Lee and I met Ed, an English teacher from Norway, who wrote the message regarding the Swedish. Ed explained that the Norwegians and Swedish were always taking friendly pot shots at each other, because "they were basically the same... except that Norway had oil." Ed was very generous and was always trying to give me things. Unfortunately those things rarely belonged to Ed, like the beer he tried to give me that belonged to Heedo.
Heedo liked the Mike's place so much that he decided to stay, and Dave, Lee and I decided to move on. The taxi cab drivers are shifty characters in Seoul and so they only pick up fairs who will be traveling a long distance late at night (more money for the drivers that way), so we had to walk. We even saw two cabbies get in a fight because one had parked in the other's spot.
Lee bought Dave and I some real kimbap (apparently what I've been eating is just kim) and some tteokbokki (pronounced something like "dock bo-key") and then it was on to the next club.
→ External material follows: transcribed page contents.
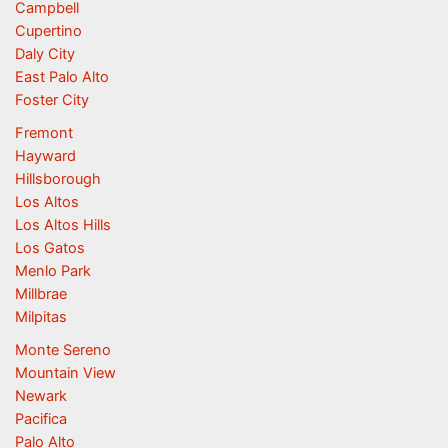
Campbell
Cupertino
Daly City
East Palo Alto
Foster City
Fremont
Hayward
Hillsborough
Los Altos
Los Altos Hills
Los Gatos
Menlo Park
Millbrae
Milpitas
Monte Sereno
Mountain View
Newark
Pacifica
Palo Alto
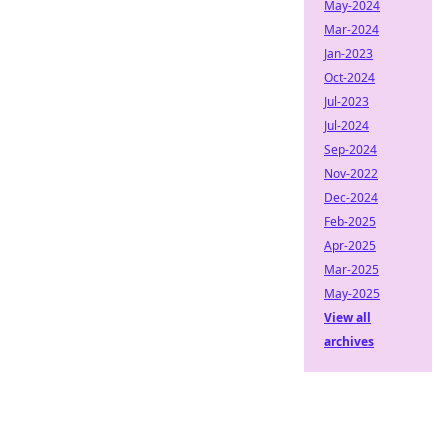
May-2024
Mar-2024
Jan-2023
Oct-2024
Jul-2023
Jul-2024
Sep-2024
Nov-2022
Dec-2024
Feb-2025
Apr-2025
Mar-2025
May-2025
View all
archives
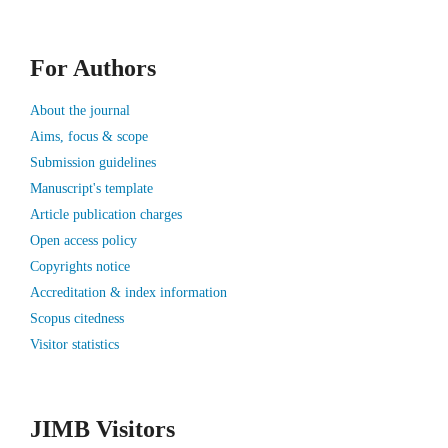
For Authors
About the journal
Aims, focus & scope
Submission guidelines
Manuscript's template
Article publication charges
Open access policy
Copyrights notice
Accreditation & index information
Scopus citedness
Visitor statistics
JIMB Visitors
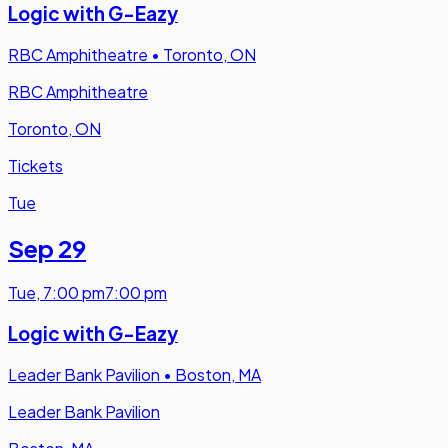
Logic with G-Eazy
RBC Amphitheatre
•
Toronto, ON
RBC Amphitheatre
Toronto, ON
Tickets
Tue
Sep 29
Tue
,
7:00 pm
7:00 pm
Logic with G-Eazy
Leader Bank Pavilion
•
Boston, MA
Leader Bank Pavilion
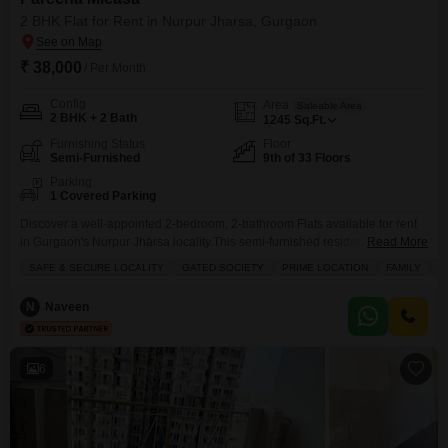
2 BHK Flat for Rent in Nurpur Jharsa, Gurgaon
₹ 38,000
/ Per Month
Config
Area
Saleable Area
2 BHK + 2 Bath
1245
Sq.Ft.
Furnishing Status
Floor
Semi-Furnished
9th of 33 Floors
Parking
1 Covered Parking
Discover a well-appointed 2-bedroom, 2-bathroom Flats available for rent
in Gurgaon's Nurpur Jharsa locality.This semi-furnished residence, located
Read More
on the 9th floor of the Pareena Micasa project, spans 1245 square feet and
SAFE & SECURE LOCALITY
GATED SOCIETY
PRIME LOCATION
FAMILY
B
offers a comfortable living space for families or bachelors seeking a prime
location.The property boasts extensive amenities including a gymnasium,
N
Naveen
swimming pool, badminton and tennis courts, kids' play areas,
6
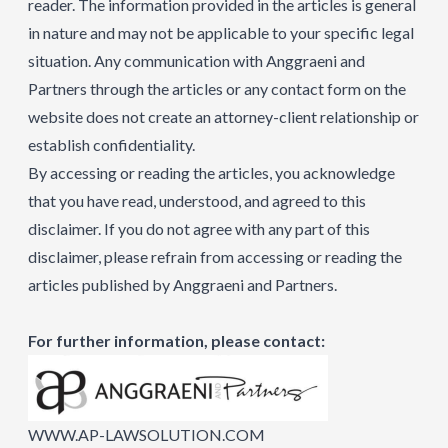
reader. The information provided in the articles is general
in nature and may not be applicable to your specific legal
situation. Any communication with Anggraeni and
Partners through the articles or any contact form on the
website does not create an attorney-client relationship or
establish confidentiality.
By accessing or reading the articles, you acknowledge
that you have read, understood, and agreed to this
disclaimer. If you do not agree with any part of this
disclaimer, please refrain from accessing or reading the
articles published by Anggraeni and Partners.
For further information, please contact:
WWW.AP-LAWSOLUTION.COM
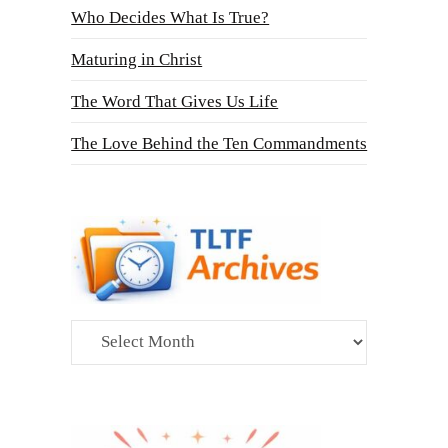
Who Decides What Is True?
Maturing in Christ
The Word That Gives Us Life
The Love Behind the Ten Commandments
Archives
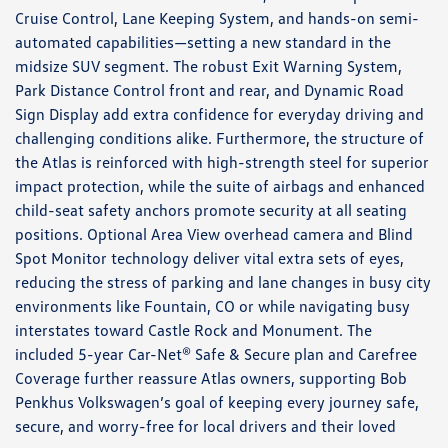
Cruise Control, Lane Keeping System, and hands-on semi-
automated capabilities—setting a new standard in the
midsize SUV segment. The robust Exit Warning System,
Park Distance Control front and rear, and Dynamic Road
Sign Display add extra confidence for everyday driving and
challenging conditions alike. Furthermore, the structure of
the Atlas is reinforced with high-strength steel for superior
impact protection, while the suite of airbags and enhanced
child-seat safety anchors promote security at all seating
positions. Optional Area View overhead camera and Blind
Spot Monitor technology deliver vital extra sets of eyes,
reducing the stress of parking and lane changes in busy city
environments like Fountain, CO or while navigating busy
interstates toward Castle Rock and Monument. The
included 5-year Car-Net® Safe & Secure plan and Carefree
Coverage further reassure Atlas owners, supporting Bob
Penkhus Volkswagen’s goal of keeping every journey safe,
secure, and worry-free for local drivers and their loved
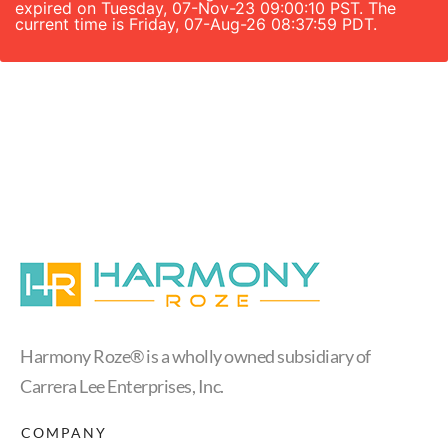
expired on Tuesday, 07-Nov-23 09:00:10 PST. The
current time is Friday, 07-Aug-26 08:37:59 PDT.
Harmony Roze® is a wholly owned subsidiary of
Carrera Lee Enterprises, Inc.
COMPANY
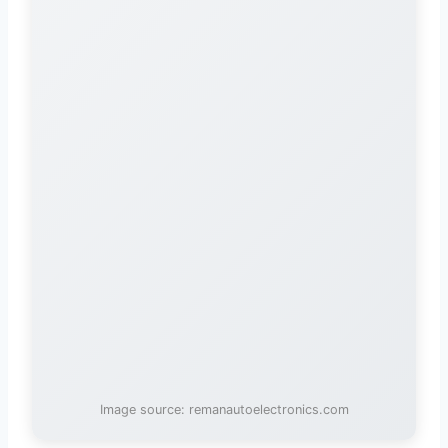
Image source: remanautoelectronics.com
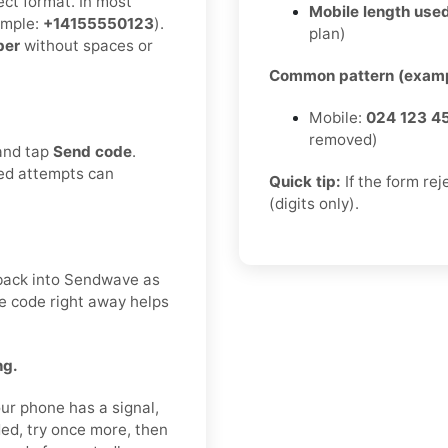
ect format. In most
Mobile length used
mple:
+14155550123
).
plan)
ber
without spaces or
Common pattern (examp
Mobile:
024 123 4
removed)
 and tap
Send code
.
ted attempts can
Quick tip:
If the form re
(digits only).
t back into Sendwave as
he code right away helps
ng.
ur phone has a signal,
ded, try once more, then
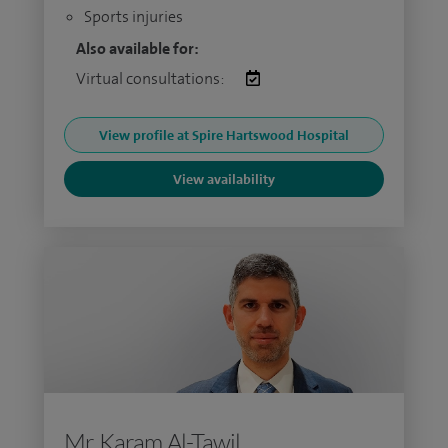
Sports injuries
Also available for:
Virtual consultations:
View profile at Spire Hartswood Hospital
View availability
Mr Karam Al-Tawil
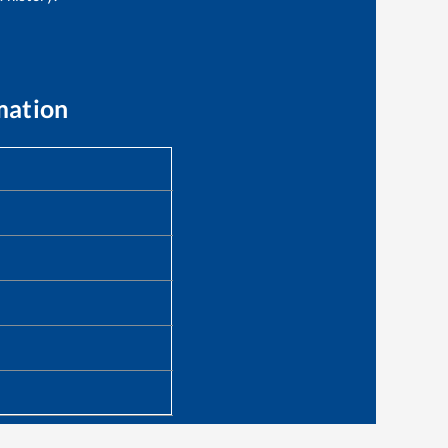
mation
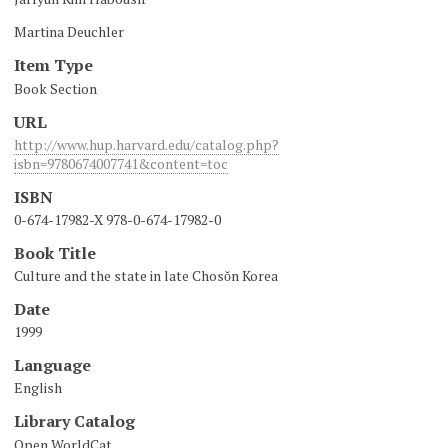
Martina Deuchler
Item Type
Book Section
URL
http://www.hup.harvard.edu/catalog.php?
isbn=9780674007741&content=toc
ISBN
0-674-17982-X 978-0-674-17982-0
Book Title
Culture and the state in late Chosŏn Korea
Date
1999
Language
English
Library Catalog
Open WorldCat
Up until this point I actually thought we were walking to find a cab home, but apparently we were just on our way to another University district for more clubs.
We came to a place called The Club, and there was a Led Zeppelin cover band on the stage. I'd love to make fun of them here, but they were actually really good. There were a lot of white people here though. I'd estimate roughly 65% of the crowd was white, or more. Lee confessed to me that this was not his scene, and we sat on the side and watched Dave try to pick up white girls (apparently Dave only goes for white girls, which means he should probably move to a different country).
Eventually 4 AM rolled around and Lee and I left to find a cab (the cab fares drop back down to normal price at 4 AM). Dave had moved on to some other club, but I was amazed that when Lee and I left at 4 the streets were still packed with people, and the clubs were still as full as at 12. I was even more amazed to see people walking around trying to sell kebabs or operating street food vending stands. I don't think the clubs close down until 5 AM, and you can bet that they will still have to kick people out even then.
Outside we saw a couple of really drunk people stumbling around in the streets. I'm not sure if this is for show or what the deal is, but drunk people in Korea all act the same way. One person will assume the role of absolutely hammered person, while his friend plays the only partially drunk person. The partially drunk friend will hold the arm of the hammered friend while the two stumble down the street in a large weaving pattern. Every few steps the hammered friend will pull a great escape move and attempt to stumble back into the street in between the taxi cabs. The semi-drunk friend will then lead him slowly and in a three steps forward, two steps back fashion until they get back to the sidewalk where the whole routine happens again. I've seen the exact same performance with men in business suits as well, so I think it's just the accepted way of being drunk. Regardless, it's quite humerous to watch. The taxi cabs for their part seem to expect it and always go slow by the clubs.
Eventually I got back to Itaewon at around 4:30 AM, and went to sleep. Before I knew I would be staying out all night I had agreed to meet Conor in Dongdaemun the next morning, so that meant I will only be getting about 5 hours of sleep this night. Sounds like fun.
Gloating: Despite the "promises" of those around me I was able to make it all night while only drinking one beer. I only drank that one because it was a Korean beer that Thom had bought for me before I could say no (I'm not a drinker). Korean beer, or maekju, is rather light and is carbonated. It actually tastes like someone added club soda to a Coors Light.